One of our party was a good musician, and every evening entertained us by playing on a piano which we borrowed from a merchant, as the Scotch would call him, in the town. This was a grand resource after supper when we all came together. And so much for our leisure hours.
In the daily routine of professional work at this time I have nothing out of the way to chronicle. There was one case, however, the particulars of which might be interesting. The patient's name was Karl Melchers, a young artilleryman, who had been shot in the leg at the end of October, and whose thigh was subsequently amputated at the railway station. He had been transferred then to M. d'Allaine's, where, to my grief, he showed symptoms of approaching pyæmia. Reluctantly, but forthwith, I determined that he must be put out of the Hospital; and I took peremptory orders from my chief to that effect.
Now the difficulty was to find a place where I could lodge poor Melchers. I tried at the neighbouring houses, but all that were not occupied by invalids were full of the rank and file of the army now billeted through the town. Not a nook could I discover anywhere. In the yard, however, there was an empty stable, and into this I had no choice but to have Melchers conveyed. In order to give the place a less dreary appearance—it was dismal enough—I procured some straw, and had it laid on the pavement. He was then brought down on his mattress, and I never shall forget the poor fellow's face when he caught the first glimpse of those new quarters which he felt that he should not long occupy.
When he found himself laid on the straw, alone, and separated from his companions perhaps for ever, the utter desolation of his fate dawned upon him, and he sobbed audibly. Yet he was a fine brave young fellow, with piercing black eyes, dark hair and whiskers, and a very high forehead. We were the best of friends; and I did all in my power, little enough as it was, to comfort him. I persuaded one of our nursing sisters, a native of Luxemburg, who belonged to the convent of Notre Dame de Recouvrance, to sit beside him on the straw, and talk to him for a while. However, both Sœur Berthe and I had soon to go about our own business, and leave him to himself. Day after day he complained bitterly of being where he was, in the damp and cold, but there was no help for it; his presence in the neighbourhood of any other wounded must have meant the death of many, if not of all. Once he called the sister and me to his bedside, and said: "My end is now not far off; I should die happy had I but one half-hour with my comrades, behind my gun, with a thousand Frenchmen in front of me".

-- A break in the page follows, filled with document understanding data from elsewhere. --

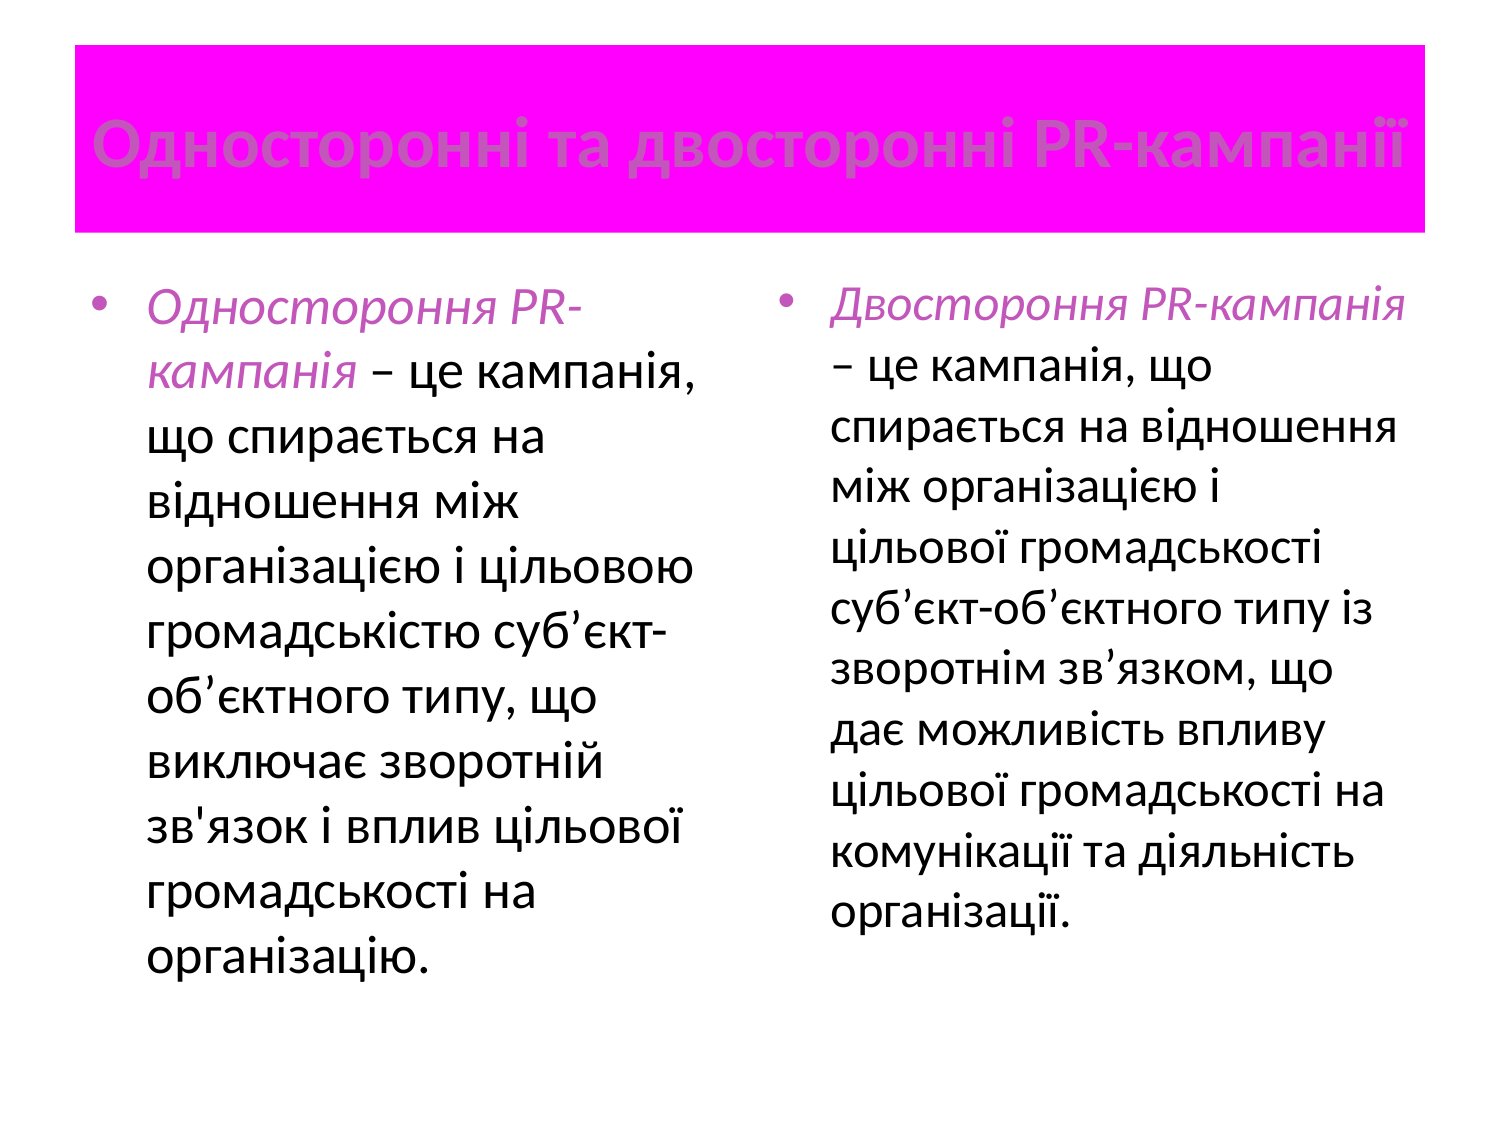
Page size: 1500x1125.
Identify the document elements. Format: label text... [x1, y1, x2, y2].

list Одностороння PR-кампанія – це кампанія, що спирається на відношення між організацією і цільовою громадськістю суб’єкт-об’єктного типу, що виключає зворотній зв'язок і вплив цільової громадськості на організацію. [75, 262, 738, 1005]
title Односторонні та двосторонні PR-кампанії [75, 45, 1425, 233]
list Двостороння PR-кампанія – це кампанія, що спирається на відношення між організацією і цільової громадськості суб’єкт-об’єктного типу із зворотнім зв’язком, що дає можливість впливу цільової громадськості на комунікації та діяльність організації. [762, 262, 1425, 1005]
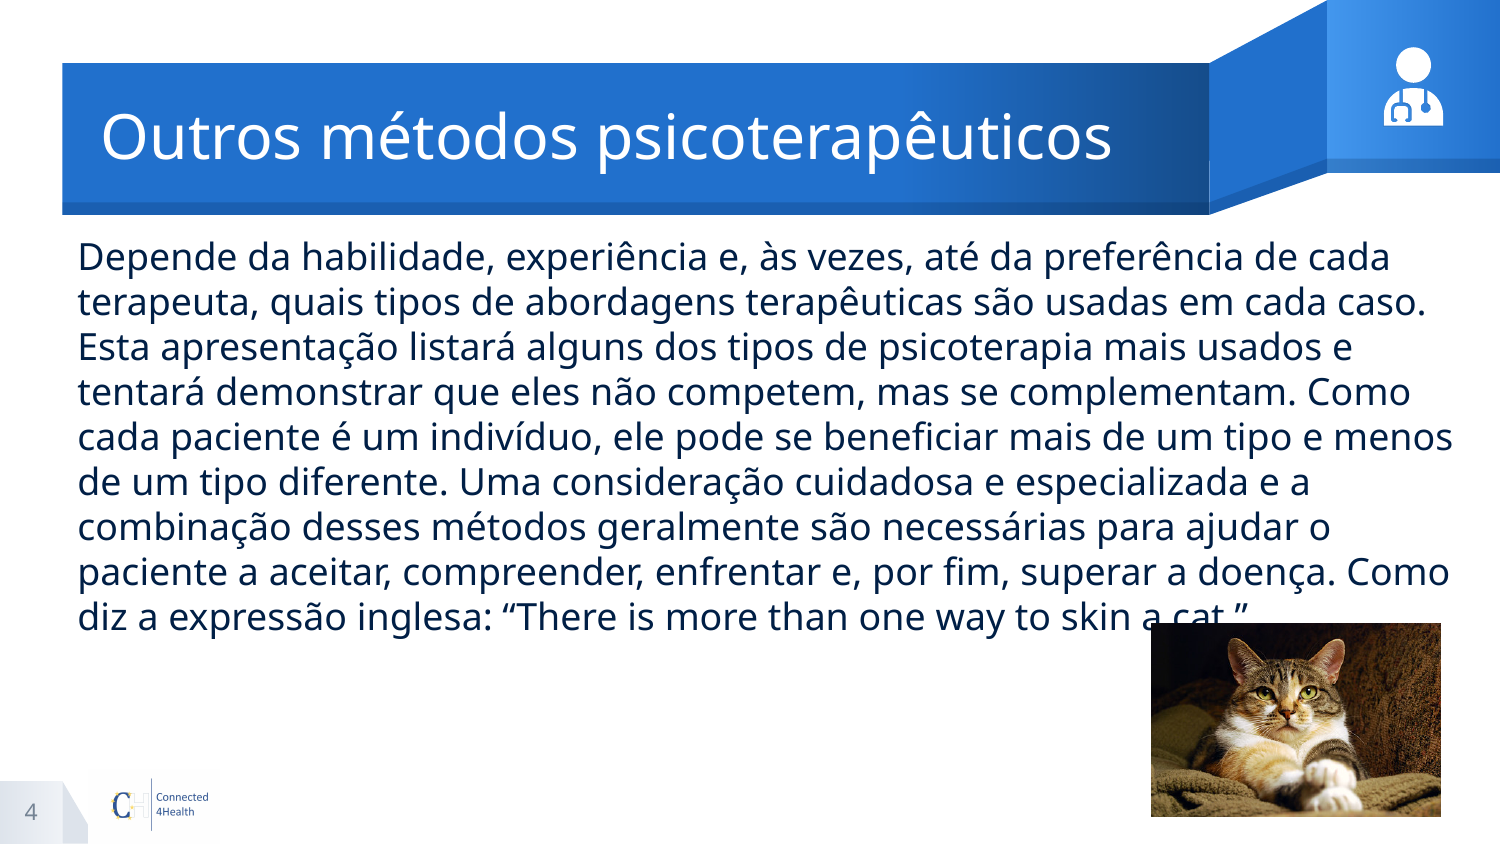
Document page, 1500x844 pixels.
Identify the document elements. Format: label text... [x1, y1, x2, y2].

slide_number 4 [0, 781, 63, 844]
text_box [1383, 47, 1444, 126]
title Outros métodos psicoterapêuticos [100, 64, 1210, 215]
list Depende da habilidade, experiência e, às vezes, até da preferência de cada terapeuta, quais tipos de abordagens terapêuticas são usadas em cada caso. Esta apresentação listará alguns dos tipos de psicoterapia mais usados e tentará demonstrar que eles não competem, mas se complementam. Como cada paciente é um indivíduo, ele pode se beneficiar mais de um tipo e menos de um tipo diferente. Uma consideração cuidadosa e especializada e a combinação desses métodos geralmente são necessárias para ajudar o paciente a aceitar, compreender, enfrentar e, por fim, superar a doença. Como diz a expressão inglesa: “There is more than one way to skin a cat.” [64, 232, 1471, 744]
picture [1151, 622, 1442, 818]
picture [88, 769, 220, 844]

Another day and this poor fellow, after having bidden us a touching farewell,—for he knew that we could not help his unhappy position,—died in a manner and in a place that I should not have liked his poor old mother away across the Rhine to have seen. Yet melancholy as were the circumstances attending the death of this dauntless soldier, still more pitiable was the fate of many others as brave as he, who were condemned to drag out the last few hours of their existence on some bleak and lonely hillside, or in the thick brushwood skirting some silent forest, or in the swampy sedge beside some rivulet. Such tragedies were not uncommon during that stern winter which was now setting in, as I can but too surely bear witness.
Always we were expecting to hear of an engagement taking place in our neighbourhood; but none happened until Thursday, the 24th November, when we learned from the military in command that hostilities had begun in the direction of Neuville. During the evening of this day, some of us were told off for field service, and made preparations to depart. I was among the number.
It gave me, I must confess, no small pleasure to be chosen to go to the front. There is a fascination in the excitement of the battlefield; and, even in its horrors and imminent deadly perils, a seduction, which one cannot easily resist. A life of campaigning seems to bring out what moralists would perhaps term a diseased hankering after its uncertainties and adventures. But in the case of the Ambulance officer this not altogether human quality is liable to be merged in one more useful. He is in the field not to give wounds, but to heal them, and to assuage the suffering that makes war so detestable in one aspect, so heroic in another.